One of the research topics that I am interested in as a multimedia retrieval scientists is developing algorithms for the retrieval of jump in points (JIP) in video. JIPs allow the viewer to click directly to a certain relevant point in a video. On YouTube, they are called deep links. JIPs make it possible to share or to comment about particular points of a video, just as I am currently doing with this post. The deep link to the relevant section of the interview under discussion is the following:

http://youtu.be/wvto6MWXE6k?t=35s

The current status of technology on the Web is that it is possible to comment on JIPs or share them, but search engines don't return them as results. Together with colleagues within the Netherlands and across Europe I am developing and helping to promote the development of JIP retrieval in the MediaEval Rich Speech Retrieval task (see the feature on MediaEval 2011 in MMRecords for a brief description.) Such technology would allow search engines to return pointers to specific time points within video that are relevant to user queries.

At the end of the day, I am more interested in the scientific questions raised by the task of JIP multimedia retrieval than I am in the gender issue. Since grade school, I have frequently been the "only girl" involved in whatever activity fascinated me. You don't know it any other way, so you don't really notice. I contribute what I can to the discourse on promoting gender balance, not so much because of myself, but because I find it wasteful if I feel that women who I am mentoring are somehow holding themselves back.

When I first came to Delft, I contributed the following comment on improving the working climate at the Faculty of Electrical Engineering, Mathematics and Computer Science (EEMCS). This is the point of view that I still stand by so I include it here to complete my comment on the deep link.

Response on the 2009 Challenging Gender survey
The way of improving the working climate at EEMCS would be to address the gender imbalance within a larger program of promoting diversity into the Faculty of EEMCS. A faculty that includes international scientists addressing multi- and trans-disciplinary questions is automatically going to be more comfortable for women, since gender differences become just one of many differences of background and perspective that make the faculty richer and more productive.

Any effort invested in promoting inclusion of scientists/researchers that have pursued non-traditional career tracks (e.g., completing their PhD at an older or younger age, taking time off, switching disciplines mid-career) will automatically make women feel more welcome. When women feel welcome, they will also feel confident that the effort that they invest will be rewarded by a long and productive career in the EEMCS, establishing a virtuous cycle.
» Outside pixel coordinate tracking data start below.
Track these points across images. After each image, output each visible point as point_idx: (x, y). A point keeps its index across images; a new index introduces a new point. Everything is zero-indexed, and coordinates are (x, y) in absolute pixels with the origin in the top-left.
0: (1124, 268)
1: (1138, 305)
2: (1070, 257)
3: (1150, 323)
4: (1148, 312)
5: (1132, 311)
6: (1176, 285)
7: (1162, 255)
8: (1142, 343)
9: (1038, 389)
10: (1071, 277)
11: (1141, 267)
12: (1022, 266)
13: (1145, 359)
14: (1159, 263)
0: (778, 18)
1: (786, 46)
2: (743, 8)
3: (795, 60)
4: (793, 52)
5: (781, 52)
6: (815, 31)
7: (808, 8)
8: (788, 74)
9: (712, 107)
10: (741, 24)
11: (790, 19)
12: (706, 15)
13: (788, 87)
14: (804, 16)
Everyone benefits from the promotion of diversity. For example, in this kind of climate, a researcher who has worked in the faculty for years will feel more comfortable about taking the risk of investigating a new class of algorithms or applying expertise accumulated in one domain to solving a problem in a radically different domain.

Positive side-effect: If everyone benefits, then women will not be burdened by the (perceived) need to fight the prejudice that they have been hired due to their gender and not due to their competence.
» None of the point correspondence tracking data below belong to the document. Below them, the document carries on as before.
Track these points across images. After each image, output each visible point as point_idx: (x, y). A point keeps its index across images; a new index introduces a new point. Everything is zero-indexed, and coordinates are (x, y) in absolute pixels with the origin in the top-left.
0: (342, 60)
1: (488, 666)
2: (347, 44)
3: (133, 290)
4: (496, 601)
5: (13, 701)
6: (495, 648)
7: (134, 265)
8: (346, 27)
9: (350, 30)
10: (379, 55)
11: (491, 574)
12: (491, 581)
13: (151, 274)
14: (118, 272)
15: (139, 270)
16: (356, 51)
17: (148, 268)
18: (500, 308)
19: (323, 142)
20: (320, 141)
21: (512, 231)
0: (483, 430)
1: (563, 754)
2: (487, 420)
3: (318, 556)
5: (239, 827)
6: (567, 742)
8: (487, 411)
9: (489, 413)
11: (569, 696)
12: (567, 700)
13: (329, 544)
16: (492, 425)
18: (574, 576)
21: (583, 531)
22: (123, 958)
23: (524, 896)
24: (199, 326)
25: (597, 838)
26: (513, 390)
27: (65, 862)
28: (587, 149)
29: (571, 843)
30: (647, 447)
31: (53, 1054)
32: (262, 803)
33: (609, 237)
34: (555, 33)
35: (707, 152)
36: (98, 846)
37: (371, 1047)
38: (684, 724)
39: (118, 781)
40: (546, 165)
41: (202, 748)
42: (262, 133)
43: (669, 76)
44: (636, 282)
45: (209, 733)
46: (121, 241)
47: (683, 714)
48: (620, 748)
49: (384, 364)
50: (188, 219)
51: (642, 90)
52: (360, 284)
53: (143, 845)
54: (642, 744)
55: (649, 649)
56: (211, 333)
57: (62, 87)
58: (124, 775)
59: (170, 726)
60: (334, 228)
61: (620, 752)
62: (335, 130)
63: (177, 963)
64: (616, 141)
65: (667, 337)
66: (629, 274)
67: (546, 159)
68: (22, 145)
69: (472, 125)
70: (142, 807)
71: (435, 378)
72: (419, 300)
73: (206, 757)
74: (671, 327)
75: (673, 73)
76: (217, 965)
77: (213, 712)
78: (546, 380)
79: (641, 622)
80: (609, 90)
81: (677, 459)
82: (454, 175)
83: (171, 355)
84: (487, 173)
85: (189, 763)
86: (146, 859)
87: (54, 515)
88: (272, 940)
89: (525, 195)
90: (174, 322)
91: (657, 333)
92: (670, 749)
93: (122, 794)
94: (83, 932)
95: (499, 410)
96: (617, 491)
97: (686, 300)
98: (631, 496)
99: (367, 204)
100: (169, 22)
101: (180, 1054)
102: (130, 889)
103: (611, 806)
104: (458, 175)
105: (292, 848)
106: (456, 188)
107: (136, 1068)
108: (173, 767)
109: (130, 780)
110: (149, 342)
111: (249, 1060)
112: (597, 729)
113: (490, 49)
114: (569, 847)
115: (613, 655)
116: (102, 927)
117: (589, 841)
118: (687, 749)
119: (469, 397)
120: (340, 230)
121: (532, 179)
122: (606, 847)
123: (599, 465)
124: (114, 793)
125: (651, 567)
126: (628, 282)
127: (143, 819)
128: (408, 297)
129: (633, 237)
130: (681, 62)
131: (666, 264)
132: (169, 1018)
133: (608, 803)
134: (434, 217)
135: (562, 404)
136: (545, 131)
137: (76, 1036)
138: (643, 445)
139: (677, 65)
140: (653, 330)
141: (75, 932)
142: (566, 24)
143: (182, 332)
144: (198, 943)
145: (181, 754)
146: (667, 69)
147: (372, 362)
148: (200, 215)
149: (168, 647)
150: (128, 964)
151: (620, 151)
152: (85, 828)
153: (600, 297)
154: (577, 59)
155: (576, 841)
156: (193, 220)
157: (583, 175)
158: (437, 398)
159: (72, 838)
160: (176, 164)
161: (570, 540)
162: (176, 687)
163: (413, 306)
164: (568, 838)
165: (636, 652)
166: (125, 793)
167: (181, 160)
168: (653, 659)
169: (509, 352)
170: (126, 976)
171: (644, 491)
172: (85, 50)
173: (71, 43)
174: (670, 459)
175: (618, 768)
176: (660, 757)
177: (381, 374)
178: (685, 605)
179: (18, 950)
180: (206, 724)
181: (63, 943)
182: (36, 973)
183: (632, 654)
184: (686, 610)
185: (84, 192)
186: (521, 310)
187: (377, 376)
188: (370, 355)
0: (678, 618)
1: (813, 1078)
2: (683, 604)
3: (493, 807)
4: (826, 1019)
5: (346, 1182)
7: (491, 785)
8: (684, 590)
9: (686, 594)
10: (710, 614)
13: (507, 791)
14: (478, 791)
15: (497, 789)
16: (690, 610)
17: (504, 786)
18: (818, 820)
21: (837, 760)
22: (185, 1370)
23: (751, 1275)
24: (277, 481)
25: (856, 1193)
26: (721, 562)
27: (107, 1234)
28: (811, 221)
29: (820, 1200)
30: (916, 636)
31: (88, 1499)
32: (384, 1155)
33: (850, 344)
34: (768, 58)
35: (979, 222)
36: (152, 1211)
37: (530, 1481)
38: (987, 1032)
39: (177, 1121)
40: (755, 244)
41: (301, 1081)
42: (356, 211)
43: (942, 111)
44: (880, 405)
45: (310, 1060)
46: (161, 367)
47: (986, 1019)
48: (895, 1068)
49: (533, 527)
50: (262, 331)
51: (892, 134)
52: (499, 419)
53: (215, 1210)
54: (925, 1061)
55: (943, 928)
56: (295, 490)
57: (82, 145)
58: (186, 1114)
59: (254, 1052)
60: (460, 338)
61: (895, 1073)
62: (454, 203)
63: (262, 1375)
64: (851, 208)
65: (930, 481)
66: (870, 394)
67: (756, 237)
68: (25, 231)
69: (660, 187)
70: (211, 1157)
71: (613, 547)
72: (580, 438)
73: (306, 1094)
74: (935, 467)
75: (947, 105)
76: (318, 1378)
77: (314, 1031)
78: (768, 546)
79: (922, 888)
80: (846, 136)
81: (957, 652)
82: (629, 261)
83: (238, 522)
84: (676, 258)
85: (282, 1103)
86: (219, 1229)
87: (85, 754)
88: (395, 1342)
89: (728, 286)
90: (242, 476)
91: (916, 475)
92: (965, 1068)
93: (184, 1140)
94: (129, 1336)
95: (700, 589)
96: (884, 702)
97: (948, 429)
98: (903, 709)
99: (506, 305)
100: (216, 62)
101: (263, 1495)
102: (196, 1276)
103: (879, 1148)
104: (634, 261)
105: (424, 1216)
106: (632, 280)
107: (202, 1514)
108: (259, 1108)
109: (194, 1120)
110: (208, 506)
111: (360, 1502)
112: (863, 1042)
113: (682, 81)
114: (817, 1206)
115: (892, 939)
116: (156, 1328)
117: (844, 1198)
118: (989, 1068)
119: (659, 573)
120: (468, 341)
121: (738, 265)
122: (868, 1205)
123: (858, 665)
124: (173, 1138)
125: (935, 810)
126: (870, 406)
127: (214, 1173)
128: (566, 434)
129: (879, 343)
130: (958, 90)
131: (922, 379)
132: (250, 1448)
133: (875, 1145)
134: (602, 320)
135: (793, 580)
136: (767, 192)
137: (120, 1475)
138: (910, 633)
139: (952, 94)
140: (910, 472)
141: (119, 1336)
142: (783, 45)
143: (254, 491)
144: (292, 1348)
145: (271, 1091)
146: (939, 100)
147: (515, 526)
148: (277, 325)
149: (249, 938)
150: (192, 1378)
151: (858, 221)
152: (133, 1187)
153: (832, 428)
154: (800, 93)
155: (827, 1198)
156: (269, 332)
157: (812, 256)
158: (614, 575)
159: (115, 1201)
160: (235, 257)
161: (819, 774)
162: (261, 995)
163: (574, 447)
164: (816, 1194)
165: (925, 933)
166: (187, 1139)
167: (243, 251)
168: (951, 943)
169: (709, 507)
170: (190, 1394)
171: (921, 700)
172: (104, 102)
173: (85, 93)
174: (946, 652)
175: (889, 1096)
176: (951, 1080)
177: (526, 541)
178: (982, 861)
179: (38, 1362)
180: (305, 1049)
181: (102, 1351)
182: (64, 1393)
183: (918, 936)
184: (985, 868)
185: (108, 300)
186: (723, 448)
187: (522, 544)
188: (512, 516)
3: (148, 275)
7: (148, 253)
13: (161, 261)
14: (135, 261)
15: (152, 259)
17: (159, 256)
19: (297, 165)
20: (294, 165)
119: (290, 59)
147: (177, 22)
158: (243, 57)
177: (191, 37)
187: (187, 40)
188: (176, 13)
By promoting diversity, both in terms of scientific expertise and also in terms of other characteristics (cultural, religious, linguistic, socio-economic, sexual orientation as well as gender), the faculty will draw on a larger pool of talent and increase its productivity and capacity for creation and invention.
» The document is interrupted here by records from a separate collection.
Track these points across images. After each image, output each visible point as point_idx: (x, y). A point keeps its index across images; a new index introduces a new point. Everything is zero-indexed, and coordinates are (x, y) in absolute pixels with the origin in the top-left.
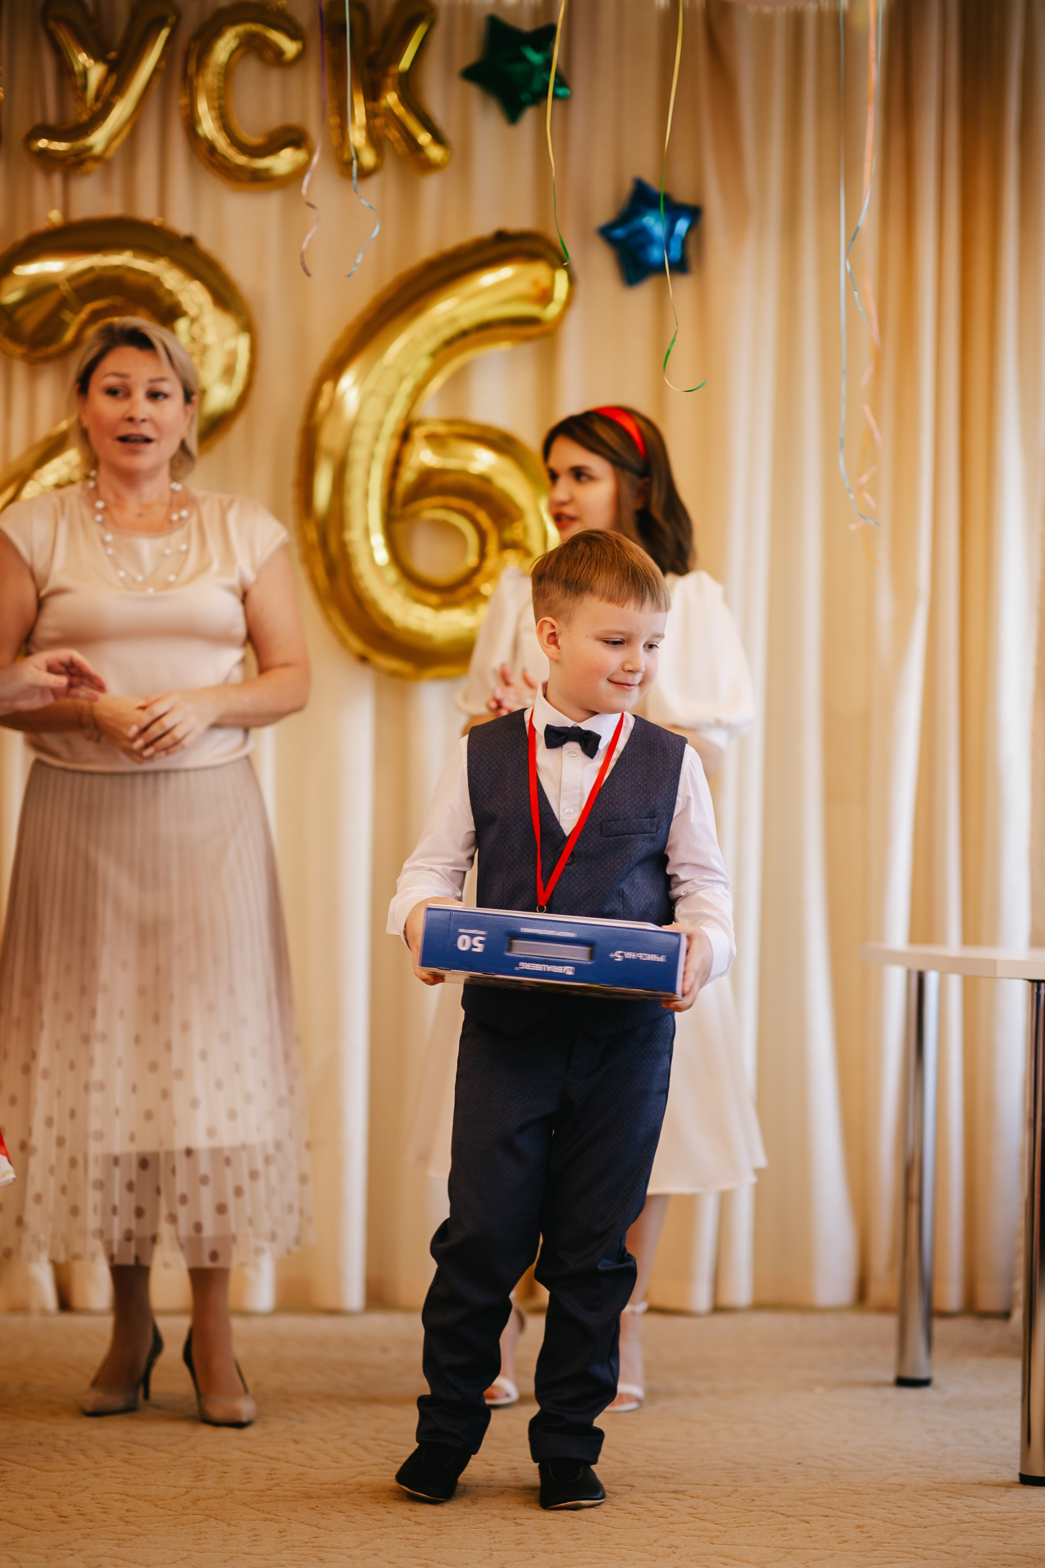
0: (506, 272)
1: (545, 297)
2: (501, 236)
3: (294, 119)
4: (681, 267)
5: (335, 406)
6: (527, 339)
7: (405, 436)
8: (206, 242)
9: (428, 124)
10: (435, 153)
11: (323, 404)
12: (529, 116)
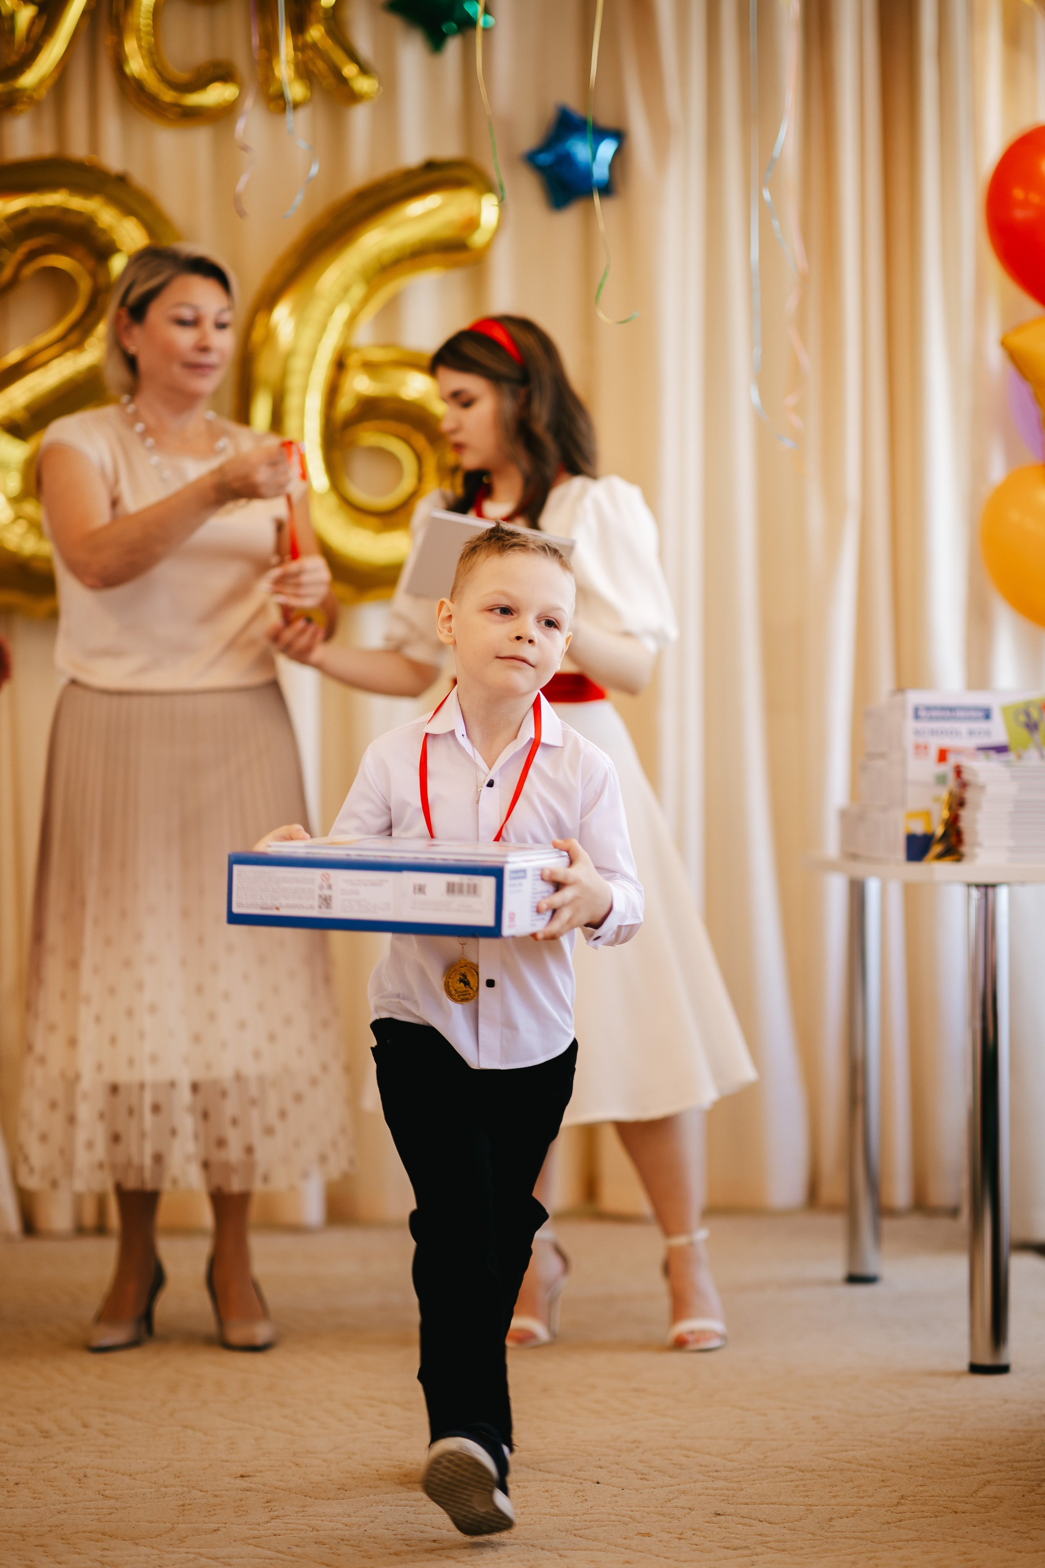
0: (433, 201)
1: (472, 224)
2: (430, 166)
3: (221, 55)
4: (607, 190)
5: (270, 336)
6: (456, 265)
7: (340, 365)
8: (139, 178)
9: (353, 56)
10: (363, 85)
11: (257, 334)
12: (453, 46)
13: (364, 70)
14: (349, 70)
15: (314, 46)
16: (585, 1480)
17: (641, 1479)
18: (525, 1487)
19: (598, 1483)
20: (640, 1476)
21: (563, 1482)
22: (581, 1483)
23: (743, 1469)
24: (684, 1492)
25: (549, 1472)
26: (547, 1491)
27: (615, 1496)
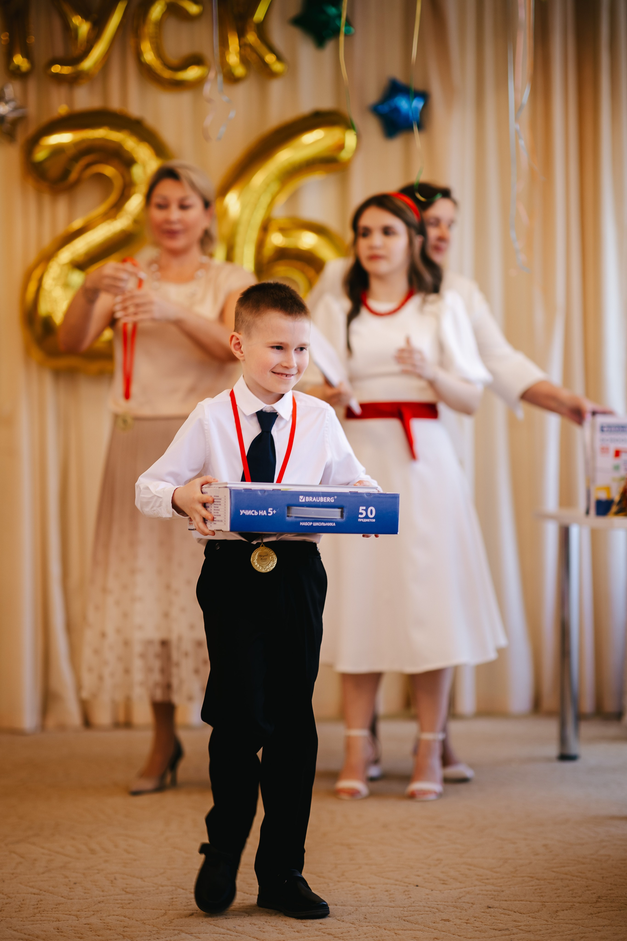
0: (317, 133)
1: (341, 147)
2: (316, 113)
3: (197, 50)
6: (332, 171)
7: (265, 228)
8: (149, 121)
9: (272, 50)
10: (277, 67)
12: (330, 44)
13: (279, 58)
14: (270, 58)
15: (250, 46)
16: (410, 884)
17: (443, 884)
18: (374, 888)
19: (417, 886)
20: (442, 882)
21: (396, 885)
22: (407, 886)
23: (503, 878)
24: (468, 893)
25: (388, 878)
26: (387, 891)
27: (427, 895)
Working at TU-Delft, you see "Challenge the future" written everywhere...sometimes in unexpected places. As a woman this speaks to me in a special way: it says that the future at the TU-Delft is not set up to be carbon copy of the past. Because of the "challenge the future" attitude, I have confidence that the demographics of my department will shift naturally as we the Faculty of EEMCS continues to mature, extend and innovate scientifically.